From the entries below, output the line with "white wooden church | 55.66" and each following line up to and including the line with "Configured with fx=226", exactly as written.
══ INFORMATION ══
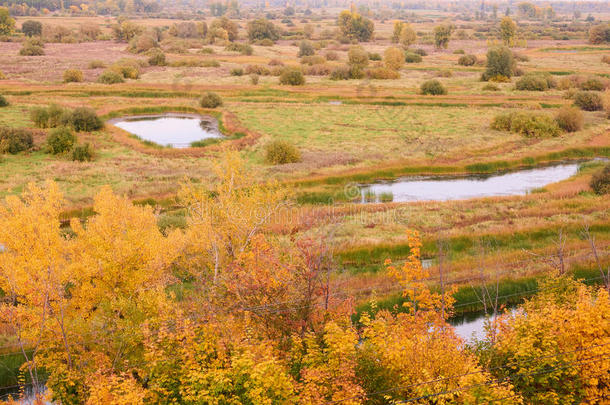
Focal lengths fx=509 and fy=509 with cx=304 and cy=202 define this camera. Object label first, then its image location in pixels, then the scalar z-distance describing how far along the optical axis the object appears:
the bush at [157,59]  118.94
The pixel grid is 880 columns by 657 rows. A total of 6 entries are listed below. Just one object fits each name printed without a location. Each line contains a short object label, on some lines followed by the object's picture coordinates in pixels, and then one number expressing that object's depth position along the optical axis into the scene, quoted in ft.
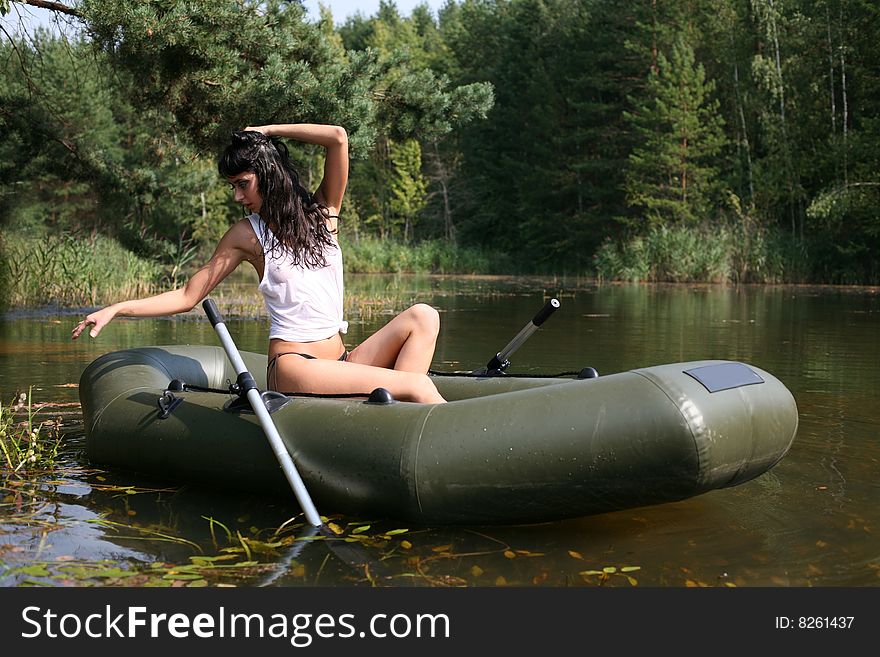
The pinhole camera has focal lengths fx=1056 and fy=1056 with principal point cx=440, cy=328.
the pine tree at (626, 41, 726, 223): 89.30
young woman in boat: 12.60
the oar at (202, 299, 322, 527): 11.48
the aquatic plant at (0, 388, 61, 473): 13.84
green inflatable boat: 10.48
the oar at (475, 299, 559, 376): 14.82
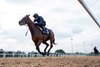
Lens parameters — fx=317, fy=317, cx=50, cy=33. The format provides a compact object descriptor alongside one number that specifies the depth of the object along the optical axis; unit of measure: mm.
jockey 13033
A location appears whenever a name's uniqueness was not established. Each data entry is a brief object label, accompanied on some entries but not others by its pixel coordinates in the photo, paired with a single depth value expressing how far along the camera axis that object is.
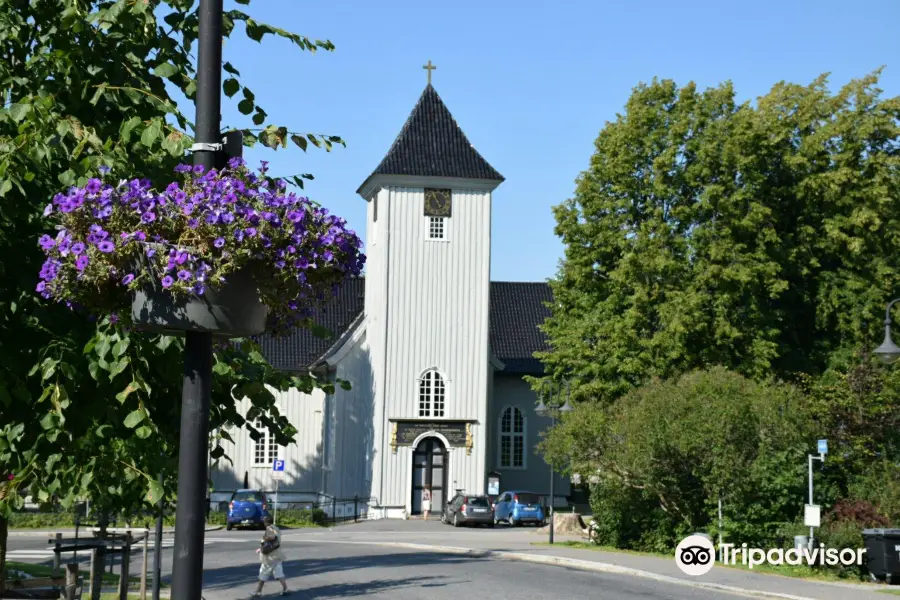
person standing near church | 55.06
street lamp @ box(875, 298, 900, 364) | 21.61
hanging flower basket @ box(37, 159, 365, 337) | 6.26
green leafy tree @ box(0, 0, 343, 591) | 7.64
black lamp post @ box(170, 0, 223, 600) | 5.86
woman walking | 22.31
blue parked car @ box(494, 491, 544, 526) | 51.14
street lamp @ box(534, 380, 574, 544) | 35.70
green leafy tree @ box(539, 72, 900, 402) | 42.19
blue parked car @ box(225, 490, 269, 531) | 49.56
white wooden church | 55.66
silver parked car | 50.25
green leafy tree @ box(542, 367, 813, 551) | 28.61
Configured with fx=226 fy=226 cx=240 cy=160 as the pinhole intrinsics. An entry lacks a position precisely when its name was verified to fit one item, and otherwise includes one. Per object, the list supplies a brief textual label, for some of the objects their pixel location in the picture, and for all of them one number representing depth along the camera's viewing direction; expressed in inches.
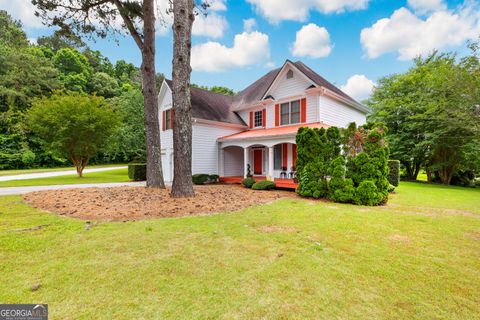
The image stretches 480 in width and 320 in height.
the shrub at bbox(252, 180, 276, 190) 492.9
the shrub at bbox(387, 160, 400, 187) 553.0
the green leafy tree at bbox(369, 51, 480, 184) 606.9
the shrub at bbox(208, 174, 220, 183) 624.9
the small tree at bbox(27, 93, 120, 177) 665.6
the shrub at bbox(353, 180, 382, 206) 333.4
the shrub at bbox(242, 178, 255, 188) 536.1
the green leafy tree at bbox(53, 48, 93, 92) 1575.7
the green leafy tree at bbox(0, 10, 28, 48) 1498.5
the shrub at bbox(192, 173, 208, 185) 594.9
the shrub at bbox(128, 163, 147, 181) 681.6
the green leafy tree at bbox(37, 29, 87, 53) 468.2
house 546.3
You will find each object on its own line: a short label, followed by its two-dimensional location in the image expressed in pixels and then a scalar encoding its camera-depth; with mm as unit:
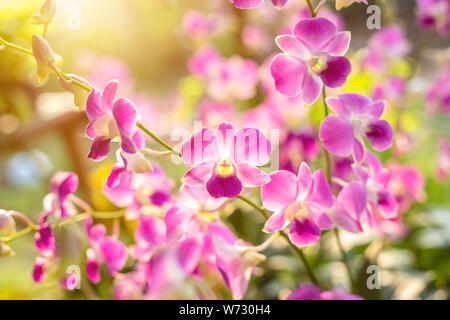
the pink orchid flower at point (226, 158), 394
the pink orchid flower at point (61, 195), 502
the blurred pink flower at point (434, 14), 840
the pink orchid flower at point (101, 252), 542
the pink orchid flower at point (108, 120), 387
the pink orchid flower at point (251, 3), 400
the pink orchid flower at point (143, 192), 523
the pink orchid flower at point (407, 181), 861
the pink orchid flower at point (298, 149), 729
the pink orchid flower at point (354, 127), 421
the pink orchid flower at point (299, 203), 410
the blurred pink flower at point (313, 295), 466
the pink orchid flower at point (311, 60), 407
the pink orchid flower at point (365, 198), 438
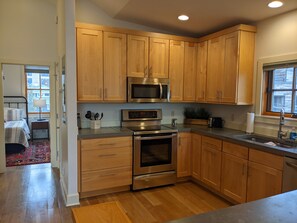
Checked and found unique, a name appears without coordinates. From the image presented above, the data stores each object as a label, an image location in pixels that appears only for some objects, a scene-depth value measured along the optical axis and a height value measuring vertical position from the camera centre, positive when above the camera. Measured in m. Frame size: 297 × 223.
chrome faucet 2.83 -0.26
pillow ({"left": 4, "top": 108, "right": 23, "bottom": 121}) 6.50 -0.49
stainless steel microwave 3.57 +0.15
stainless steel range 3.39 -0.87
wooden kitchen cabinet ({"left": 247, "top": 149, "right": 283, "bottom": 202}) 2.36 -0.81
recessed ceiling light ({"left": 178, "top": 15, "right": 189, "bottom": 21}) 3.35 +1.21
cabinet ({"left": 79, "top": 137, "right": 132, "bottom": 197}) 3.11 -0.91
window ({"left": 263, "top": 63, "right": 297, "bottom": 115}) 2.89 +0.16
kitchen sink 2.75 -0.52
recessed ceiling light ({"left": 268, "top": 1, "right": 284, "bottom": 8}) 2.59 +1.11
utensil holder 3.53 -0.40
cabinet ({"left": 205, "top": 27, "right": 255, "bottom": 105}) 3.21 +0.49
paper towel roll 3.26 -0.31
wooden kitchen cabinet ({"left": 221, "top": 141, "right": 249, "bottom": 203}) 2.78 -0.91
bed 5.52 -0.70
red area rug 4.90 -1.37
═══
*EXERCISE ANSWER*
white wooden church | 55.66
silver parked car | 50.25
green leafy tree @ box(542, 367, 813, 551) | 28.61
Configured with fx=226 fy=226 cx=240 cy=160 as the pinhole intrinsics. An entry lacks a position precisely when its name was verified to fit one item, and otherwise includes one. Per object, the list supplies a brief textual label, for some of the objects their pixel location in the picture, and for all of them one number representing depth along the camera's viewing direction; expressed in inches.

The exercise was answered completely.